/---
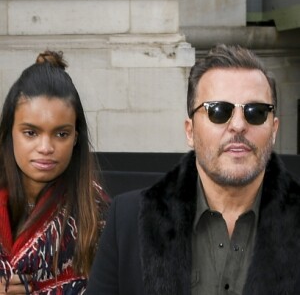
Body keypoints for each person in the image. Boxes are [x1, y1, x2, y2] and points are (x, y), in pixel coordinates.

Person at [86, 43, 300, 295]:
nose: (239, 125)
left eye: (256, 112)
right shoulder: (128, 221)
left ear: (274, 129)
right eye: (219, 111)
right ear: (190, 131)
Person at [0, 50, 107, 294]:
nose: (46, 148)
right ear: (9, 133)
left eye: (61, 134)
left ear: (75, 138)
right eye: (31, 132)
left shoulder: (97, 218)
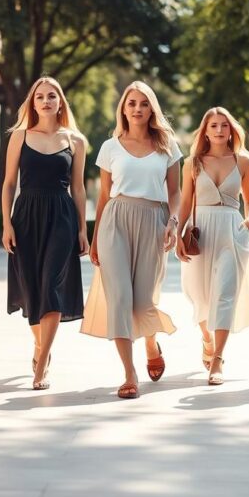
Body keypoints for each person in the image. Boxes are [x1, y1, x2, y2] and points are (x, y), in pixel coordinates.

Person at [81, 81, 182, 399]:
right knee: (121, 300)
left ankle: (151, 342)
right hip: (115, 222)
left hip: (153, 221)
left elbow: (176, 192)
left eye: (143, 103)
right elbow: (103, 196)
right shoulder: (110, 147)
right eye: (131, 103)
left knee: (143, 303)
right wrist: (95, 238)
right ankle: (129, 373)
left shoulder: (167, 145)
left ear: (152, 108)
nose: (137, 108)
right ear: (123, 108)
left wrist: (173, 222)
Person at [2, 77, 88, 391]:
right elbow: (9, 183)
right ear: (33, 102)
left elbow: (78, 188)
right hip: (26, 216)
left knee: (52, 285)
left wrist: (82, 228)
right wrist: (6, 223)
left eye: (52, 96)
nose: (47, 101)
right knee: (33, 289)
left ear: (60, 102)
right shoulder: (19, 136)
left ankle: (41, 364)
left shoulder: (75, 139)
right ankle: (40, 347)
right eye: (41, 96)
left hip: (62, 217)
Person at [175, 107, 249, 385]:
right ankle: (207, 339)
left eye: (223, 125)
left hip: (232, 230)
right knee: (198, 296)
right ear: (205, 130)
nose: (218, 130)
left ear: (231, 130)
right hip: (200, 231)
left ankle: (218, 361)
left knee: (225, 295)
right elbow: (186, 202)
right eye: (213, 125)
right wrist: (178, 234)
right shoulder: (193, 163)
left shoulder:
\---
=== Your task ===
Restate all of the material word for word, leaving every picture out.

=== Output for this exercise ===
Body keypoints for each person in the image. Boxes are [x1, y1, x2, y2] and points are (x, y), in pixel coordinates.

Person at [86, 43, 300, 295]:
nose: (239, 125)
left eye: (256, 112)
right shoulder: (128, 221)
left ear: (274, 129)
right eye: (219, 111)
right ear: (190, 131)
Person at [0, 50, 107, 294]:
nose: (46, 148)
right ear: (9, 133)
left eye: (61, 134)
left ear: (75, 138)
right eye: (31, 132)
left shoulder: (97, 218)
Body keypoints for each person in the image. Boxes are [x1, y1, x2, y2] and points are (x, y), in pixel coordinates.

Person at [81, 81, 182, 399]:
right knee: (121, 300)
left ankle: (151, 342)
right hip: (115, 222)
left hip: (153, 221)
left elbow: (176, 192)
left eye: (143, 103)
right elbow: (103, 196)
right shoulder: (110, 147)
right eye: (131, 103)
left knee: (143, 303)
right wrist: (95, 238)
right ankle: (129, 373)
left shoulder: (167, 145)
left ear: (152, 108)
nose: (137, 108)
right ear: (123, 108)
left wrist: (173, 222)
Person at [2, 77, 88, 391]:
right elbow: (9, 183)
right ear: (33, 102)
left elbow: (78, 188)
right hip: (26, 216)
left knee: (52, 285)
left wrist: (82, 228)
right wrist: (6, 223)
left eye: (52, 96)
nose: (47, 101)
right knee: (33, 289)
left ear: (60, 102)
right shoulder: (19, 136)
left ankle: (41, 364)
left shoulder: (75, 139)
right ankle: (40, 347)
right eye: (41, 96)
left hip: (62, 217)
Person at [175, 107, 249, 385]:
right ankle: (207, 339)
left eye: (223, 125)
left hip: (232, 230)
right knee: (198, 296)
right ear: (205, 130)
nose: (218, 130)
left ear: (231, 130)
right hip: (200, 231)
left ankle: (218, 361)
left knee: (225, 295)
right elbow: (186, 202)
right eye: (213, 125)
right wrist: (178, 234)
right shoulder: (193, 163)
left shoulder:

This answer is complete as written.